The answer must be every line of the records below that contains the word "Maintenance", copied out.

(Transcribed page contents)
* * *

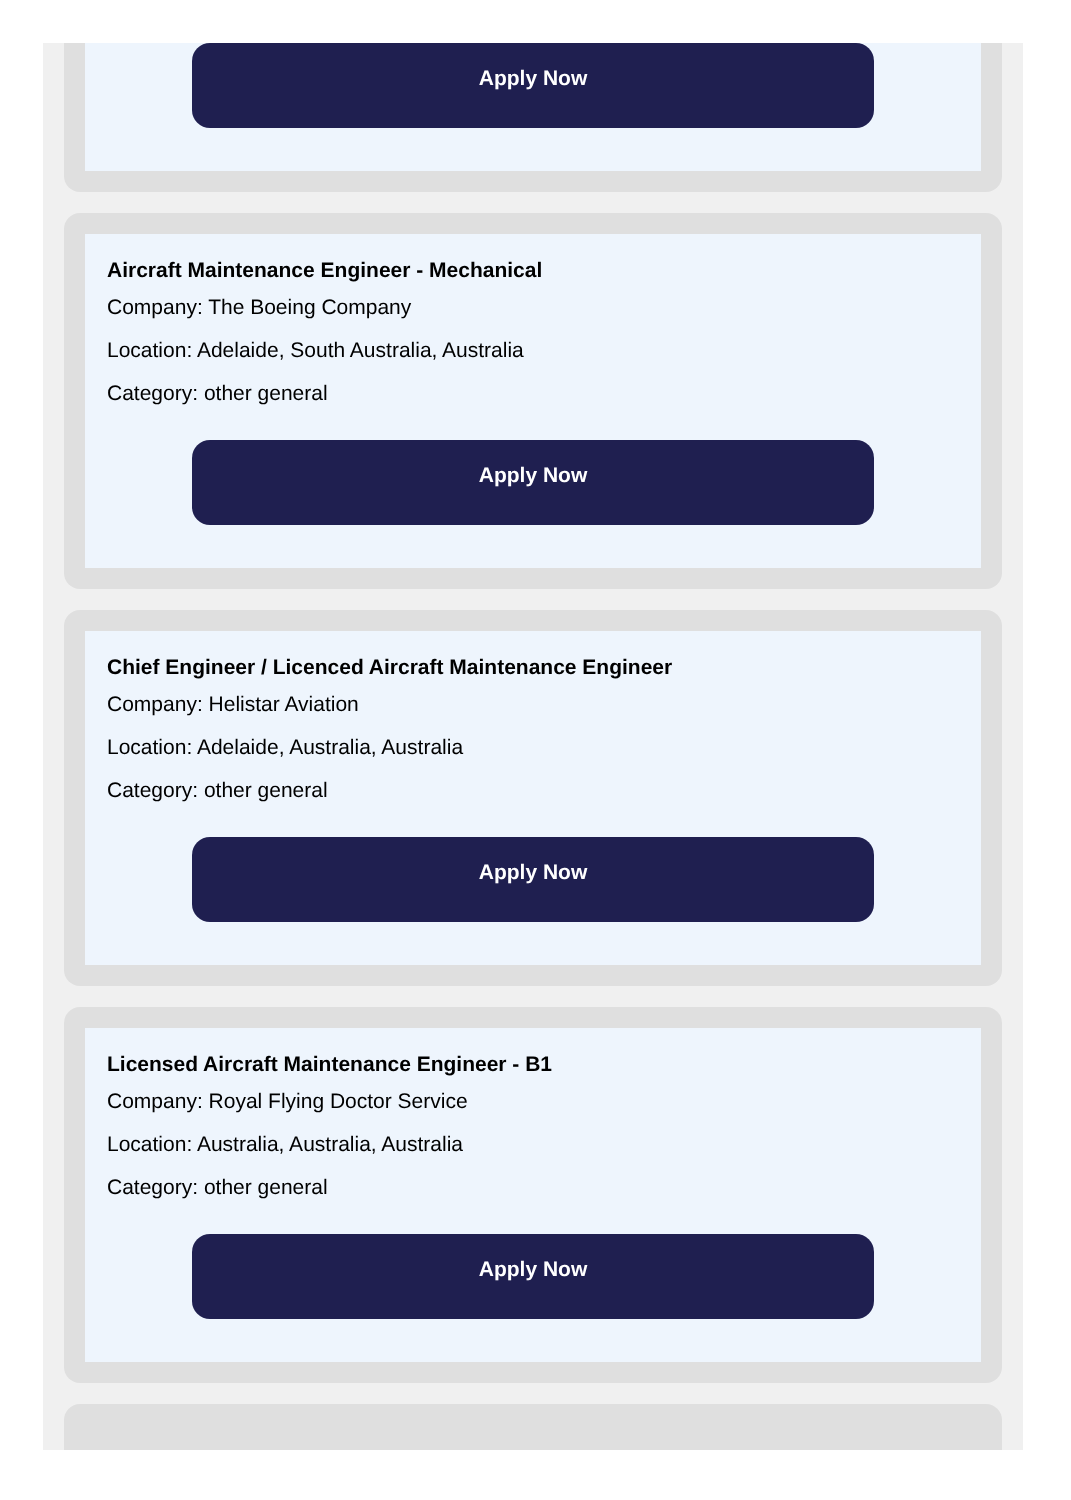Apply Now
Aircraft Maintenance Engineer - Mechanical
Company: The Boeing Company
Location: Adelaide, South Australia, Australia
Category: other general
Apply Now
Chief Engineer / Licenced Aircraft Maintenance Engineer
Company: Helistar Aviation
Location: Adelaide, Australia, Australia
Category: other general
Apply Now
Licensed Aircraft Maintenance Engineer - B1
Company: Royal Flying Doctor Service
Location: Australia, Australia, Australia
Category: other general
Apply Now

* * *

(Result below):
Aircraft Maintenance Engineer - Mechanical
Chief Engineer / Licenced Aircraft Maintenance Engineer
Licensed Aircraft Maintenance Engineer - B1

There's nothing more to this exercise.